Collected data
BEGIN

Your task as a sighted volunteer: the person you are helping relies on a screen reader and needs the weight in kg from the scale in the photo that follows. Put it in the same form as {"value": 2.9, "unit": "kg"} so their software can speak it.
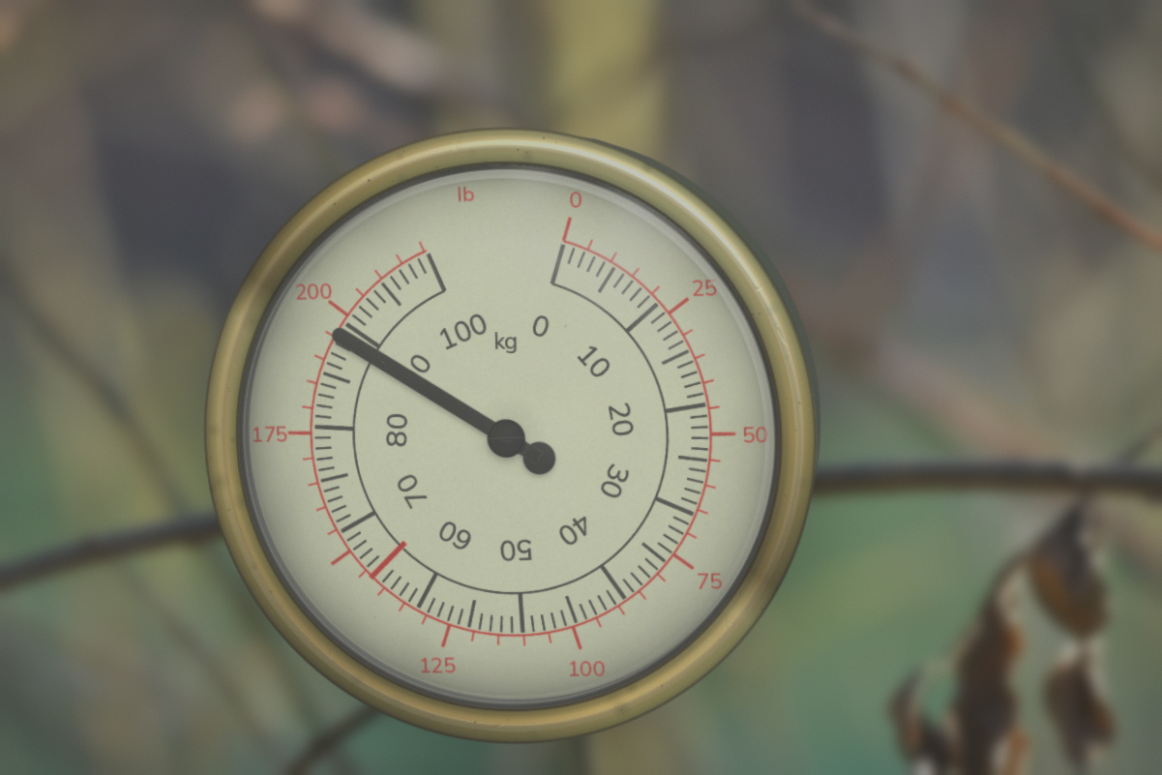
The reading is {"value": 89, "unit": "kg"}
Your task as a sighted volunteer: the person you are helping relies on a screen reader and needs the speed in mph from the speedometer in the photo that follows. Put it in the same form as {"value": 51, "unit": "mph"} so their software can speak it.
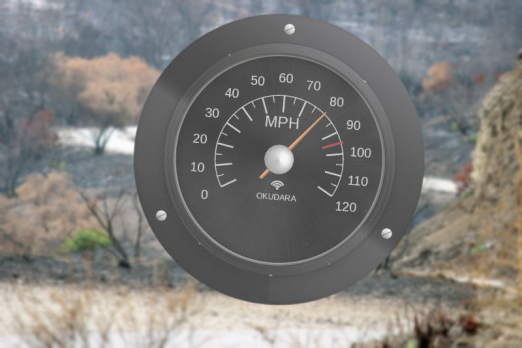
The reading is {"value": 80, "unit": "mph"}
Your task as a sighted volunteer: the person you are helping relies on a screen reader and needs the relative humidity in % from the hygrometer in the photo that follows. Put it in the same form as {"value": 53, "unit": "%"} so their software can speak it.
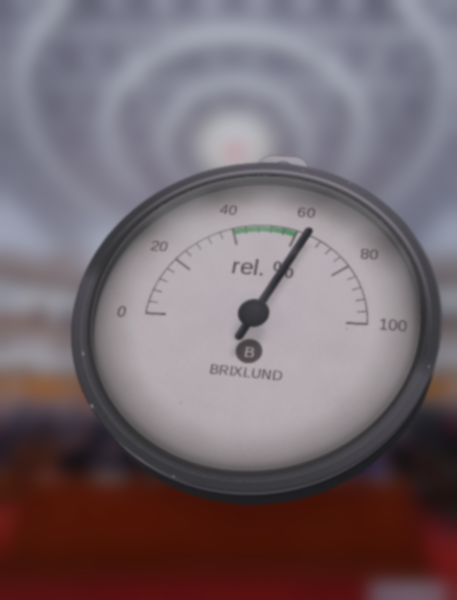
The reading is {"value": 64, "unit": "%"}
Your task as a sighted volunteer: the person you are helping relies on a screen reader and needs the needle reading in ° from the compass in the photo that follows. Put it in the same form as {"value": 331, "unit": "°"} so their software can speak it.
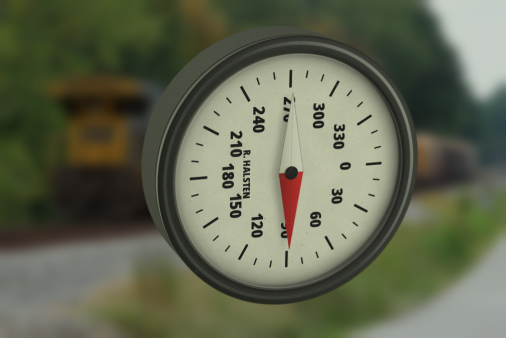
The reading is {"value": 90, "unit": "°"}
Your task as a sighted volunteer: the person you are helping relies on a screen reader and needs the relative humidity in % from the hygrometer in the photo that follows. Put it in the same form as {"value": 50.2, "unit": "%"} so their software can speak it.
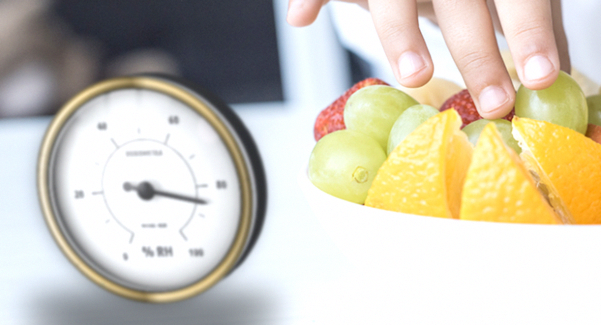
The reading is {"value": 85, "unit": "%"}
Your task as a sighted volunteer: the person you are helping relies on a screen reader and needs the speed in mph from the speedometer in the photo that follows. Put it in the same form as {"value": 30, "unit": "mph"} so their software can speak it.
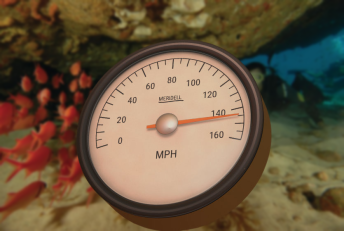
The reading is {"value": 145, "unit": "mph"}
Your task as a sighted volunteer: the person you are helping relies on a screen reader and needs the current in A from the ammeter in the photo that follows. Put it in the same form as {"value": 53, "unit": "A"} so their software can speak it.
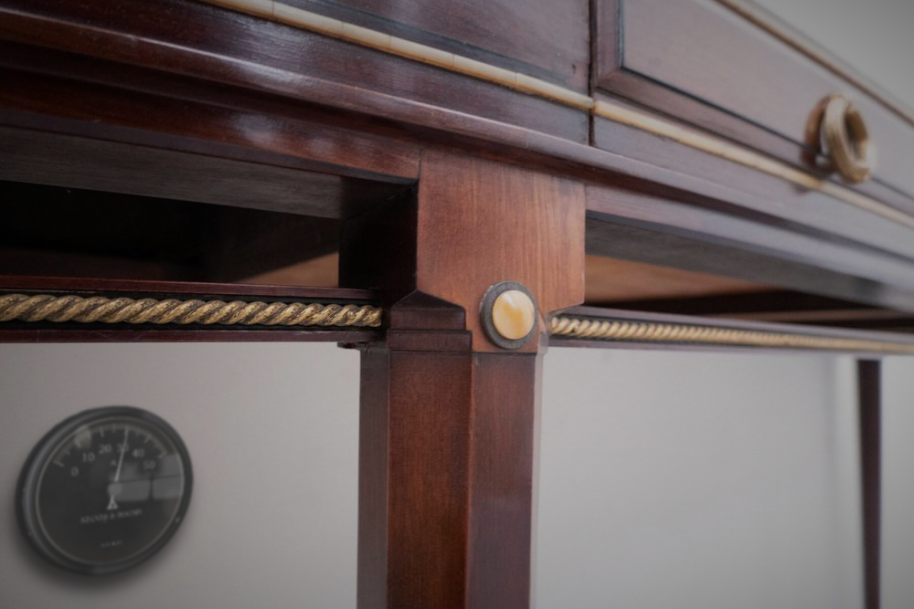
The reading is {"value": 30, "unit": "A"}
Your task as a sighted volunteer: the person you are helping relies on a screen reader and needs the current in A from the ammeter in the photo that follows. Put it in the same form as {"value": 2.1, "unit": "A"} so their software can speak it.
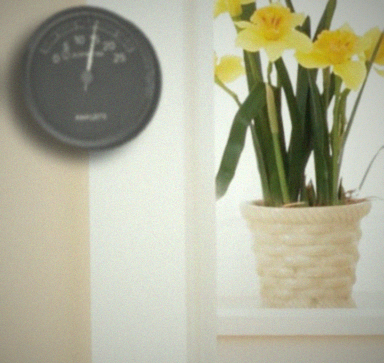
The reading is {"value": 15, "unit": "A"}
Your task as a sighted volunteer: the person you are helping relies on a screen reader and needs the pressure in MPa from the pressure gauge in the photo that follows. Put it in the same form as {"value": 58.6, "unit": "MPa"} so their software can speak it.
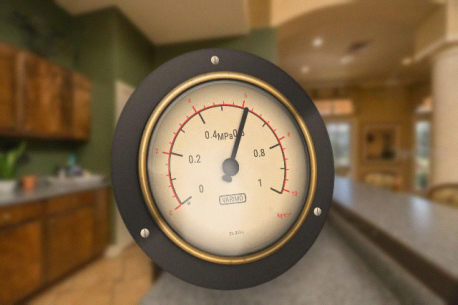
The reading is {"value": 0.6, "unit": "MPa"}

END

- **The task**
Arrange all of the data above as a two-column CSV with the header row text,reading, giving one row per item: its wording in the text column and its stated reading in the reading column. Enclose each field in double quotes, turn any line breaks into spaces, and omit the pictures.

- **Output of the exercise**
text,reading
"Your task as a sighted volunteer: the person you are helping relies on a screen reader and needs the weight in kg from the scale in the photo that follows. Put it in the same form as {""value"": 2.9, ""unit"": ""kg""} so their software can speak it. The reading is","{""value"": 89, ""unit"": ""kg""}"
"Your task as a sighted volunteer: the person you are helping relies on a screen reader and needs the speed in mph from the speedometer in the photo that follows. Put it in the same form as {""value"": 51, ""unit"": ""mph""} so their software can speak it. The reading is","{""value"": 80, ""unit"": ""mph""}"
"Your task as a sighted volunteer: the person you are helping relies on a screen reader and needs the relative humidity in % from the hygrometer in the photo that follows. Put it in the same form as {""value"": 53, ""unit"": ""%""} so their software can speak it. The reading is","{""value"": 64, ""unit"": ""%""}"
"Your task as a sighted volunteer: the person you are helping relies on a screen reader and needs the needle reading in ° from the compass in the photo that follows. Put it in the same form as {""value"": 331, ""unit"": ""°""} so their software can speak it. The reading is","{""value"": 90, ""unit"": ""°""}"
"Your task as a sighted volunteer: the person you are helping relies on a screen reader and needs the relative humidity in % from the hygrometer in the photo that follows. Put it in the same form as {""value"": 50.2, ""unit"": ""%""} so their software can speak it. The reading is","{""value"": 85, ""unit"": ""%""}"
"Your task as a sighted volunteer: the person you are helping relies on a screen reader and needs the speed in mph from the speedometer in the photo that follows. Put it in the same form as {""value"": 30, ""unit"": ""mph""} so their software can speak it. The reading is","{""value"": 145, ""unit"": ""mph""}"
"Your task as a sighted volunteer: the person you are helping relies on a screen reader and needs the current in A from the ammeter in the photo that follows. Put it in the same form as {""value"": 53, ""unit"": ""A""} so their software can speak it. The reading is","{""value"": 30, ""unit"": ""A""}"
"Your task as a sighted volunteer: the person you are helping relies on a screen reader and needs the current in A from the ammeter in the photo that follows. Put it in the same form as {""value"": 2.1, ""unit"": ""A""} so their software can speak it. The reading is","{""value"": 15, ""unit"": ""A""}"
"Your task as a sighted volunteer: the person you are helping relies on a screen reader and needs the pressure in MPa from the pressure gauge in the photo that follows. Put it in the same form as {""value"": 58.6, ""unit"": ""MPa""} so their software can speak it. The reading is","{""value"": 0.6, ""unit"": ""MPa""}"